Could you write out, word for word, only the lines from the one containing "3d 授权标示 0 不做" through the last line of the data below?

◆ ◆ ◆ ◆ ◆

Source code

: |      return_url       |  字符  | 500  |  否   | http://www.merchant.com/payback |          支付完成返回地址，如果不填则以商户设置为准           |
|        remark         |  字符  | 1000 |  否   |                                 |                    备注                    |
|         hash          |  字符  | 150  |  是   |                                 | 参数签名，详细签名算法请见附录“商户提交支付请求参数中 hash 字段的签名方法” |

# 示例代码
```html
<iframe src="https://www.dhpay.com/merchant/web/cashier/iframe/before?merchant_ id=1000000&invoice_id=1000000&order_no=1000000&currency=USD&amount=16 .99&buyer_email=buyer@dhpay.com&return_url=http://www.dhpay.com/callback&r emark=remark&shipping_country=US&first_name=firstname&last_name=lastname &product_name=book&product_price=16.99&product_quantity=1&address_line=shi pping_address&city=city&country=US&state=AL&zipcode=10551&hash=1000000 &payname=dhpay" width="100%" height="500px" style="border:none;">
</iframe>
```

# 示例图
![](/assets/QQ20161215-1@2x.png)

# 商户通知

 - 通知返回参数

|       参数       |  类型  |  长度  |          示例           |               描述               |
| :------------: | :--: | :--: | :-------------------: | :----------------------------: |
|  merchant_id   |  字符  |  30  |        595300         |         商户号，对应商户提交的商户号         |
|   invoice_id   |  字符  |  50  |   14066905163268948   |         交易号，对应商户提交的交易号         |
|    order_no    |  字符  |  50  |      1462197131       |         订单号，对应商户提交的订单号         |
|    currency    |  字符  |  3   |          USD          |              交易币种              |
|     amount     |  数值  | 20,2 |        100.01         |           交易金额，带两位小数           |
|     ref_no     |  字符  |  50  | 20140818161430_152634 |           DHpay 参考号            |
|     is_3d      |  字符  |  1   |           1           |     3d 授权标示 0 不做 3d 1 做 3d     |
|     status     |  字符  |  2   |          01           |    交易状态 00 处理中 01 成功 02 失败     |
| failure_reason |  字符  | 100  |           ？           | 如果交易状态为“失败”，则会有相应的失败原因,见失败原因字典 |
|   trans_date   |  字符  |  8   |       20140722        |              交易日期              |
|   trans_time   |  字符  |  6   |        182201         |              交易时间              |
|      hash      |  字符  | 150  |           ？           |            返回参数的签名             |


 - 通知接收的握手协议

◆ ◆ ◆ ◆ ◆

▶ Output for this exercise:
|     is_3d      |  字符  |  1   |           1           |     3d 授权标示 0 不做 3d 1 做 3d     |
|     status     |  字符  |  2   |          01           |    交易状态 00 处理中 01 成功 02 失败     |
| failure_reason |  字符  | 100  |           ？           | 如果交易状态为“失败”，则会有相应的失败原因,见失败原因字典 |
|   trans_date   |  字符  |  8   |       20140722        |              交易日期              |
|   trans_time   |  字符  |  6   |        182201         |              交易时间              |
|      hash      |  字符  | 150  |           ？           |            返回参数的签名             |


 - 通知接收的握手协议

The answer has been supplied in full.